# Work to complete:
Exactly the lines from the one that holds "La Communauté de Footsider" to the end of the data below: retype these and nothing else.

Collection entries
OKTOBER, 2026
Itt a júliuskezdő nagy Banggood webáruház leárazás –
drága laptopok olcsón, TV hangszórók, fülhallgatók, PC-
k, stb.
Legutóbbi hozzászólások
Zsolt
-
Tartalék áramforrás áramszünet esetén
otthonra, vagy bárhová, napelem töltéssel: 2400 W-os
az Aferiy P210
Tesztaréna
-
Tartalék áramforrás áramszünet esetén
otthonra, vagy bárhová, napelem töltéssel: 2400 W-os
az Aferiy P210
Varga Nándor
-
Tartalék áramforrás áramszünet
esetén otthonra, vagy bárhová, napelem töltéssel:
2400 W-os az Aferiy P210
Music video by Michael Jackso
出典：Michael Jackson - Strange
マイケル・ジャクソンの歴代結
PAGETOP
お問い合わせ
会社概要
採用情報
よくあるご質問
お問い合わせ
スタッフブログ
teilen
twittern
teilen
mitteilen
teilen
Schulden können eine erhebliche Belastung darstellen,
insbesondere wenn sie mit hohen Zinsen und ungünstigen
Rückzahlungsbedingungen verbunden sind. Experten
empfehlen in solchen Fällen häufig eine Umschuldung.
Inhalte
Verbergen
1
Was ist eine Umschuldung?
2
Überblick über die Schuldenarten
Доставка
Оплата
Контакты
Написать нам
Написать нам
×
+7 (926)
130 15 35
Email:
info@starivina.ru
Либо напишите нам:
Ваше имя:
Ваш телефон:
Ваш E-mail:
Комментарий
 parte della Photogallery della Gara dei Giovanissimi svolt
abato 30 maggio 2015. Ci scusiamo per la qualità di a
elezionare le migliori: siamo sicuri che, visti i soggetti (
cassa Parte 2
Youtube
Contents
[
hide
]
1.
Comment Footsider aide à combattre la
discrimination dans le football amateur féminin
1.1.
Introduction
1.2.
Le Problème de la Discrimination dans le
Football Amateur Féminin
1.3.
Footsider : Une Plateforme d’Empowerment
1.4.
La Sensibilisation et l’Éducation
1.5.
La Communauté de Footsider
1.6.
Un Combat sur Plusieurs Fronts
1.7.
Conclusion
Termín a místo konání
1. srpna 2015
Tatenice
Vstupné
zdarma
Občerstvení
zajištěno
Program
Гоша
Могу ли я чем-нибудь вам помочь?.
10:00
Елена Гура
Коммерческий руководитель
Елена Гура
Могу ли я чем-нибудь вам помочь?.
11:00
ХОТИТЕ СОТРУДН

# Response to this exercise:
La Communauté de Footsider
1.6.
Un Combat sur Plusieurs Fronts
1.7.
Conclusion
Termín a místo konání
1. srpna 2015
Tatenice
Vstupné
zdarma
Občerstvení
zajištěno
Program
Гоша
Могу ли я чем-нибудь вам помочь?.
10:00
Елена Гура
Коммерческий руководитель
Елена Гура
Могу ли я чем-нибудь вам помочь?.
11:00
ХОТИТЕ СОТРУДН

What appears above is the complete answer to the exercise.